(Data under study begins)
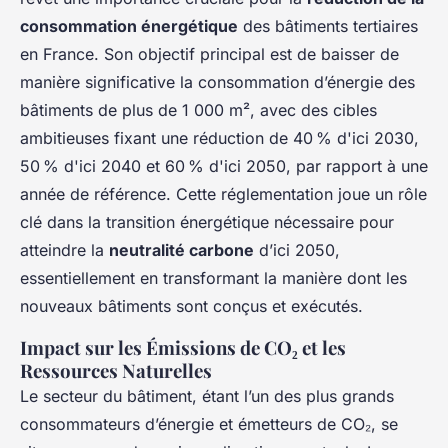
consommation énergétique
des bâtiments tertiaires
en France. Son objectif principal est de baisser de
manière significative la consommation d’énergie des
bâtiments de plus de 1 000 m², avec des cibles
ambitieuses fixant une réduction de 40 % d'ici 2030,
50 % d'ici 2040 et 60 % d'ici 2050, par rapport à une
année de référence. Cette réglementation joue un rôle
clé dans la transition énergétique nécessaire pour
atteindre la
neutralité carbone
d’ici 2050,
essentiellement en transformant la manière dont les
nouveaux bâtiments sont conçus et exécutés.
Impact sur les Émissions de CO₂ et les
Ressources Naturelles
Le secteur du bâtiment, étant l’un des plus grands
consommateurs d’énergie et émetteurs de CO₂, se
(Data under study ends)
Rewrite all of the lines above, replacing "neutralité carbone" with "neutralité climatique" and keeping everything else the same. Omit the picture.

consommation énergétique
des bâtiments tertiaires
en France. Son objectif principal est de baisser de
manière significative la consommation d’énergie des
bâtiments de plus de 1 000 m², avec des cibles
ambitieuses fixant une réduction de 40 % d'ici 2030,
50 % d'ici 2040 et 60 % d'ici 2050, par rapport à une
année de référence. Cette réglementation joue un rôle
clé dans la transition énergétique nécessaire pour
atteindre la
neutralité climatique
d’ici 2050,
essentiellement en transformant la manière dont les
nouveaux bâtiments sont conçus et exécutés.
Impact sur les Émissions de CO₂ et les
Ressources Naturelles
Le secteur du bâtiment, étant l’un des plus grands
consommateurs d’énergie et émetteurs de CO₂, se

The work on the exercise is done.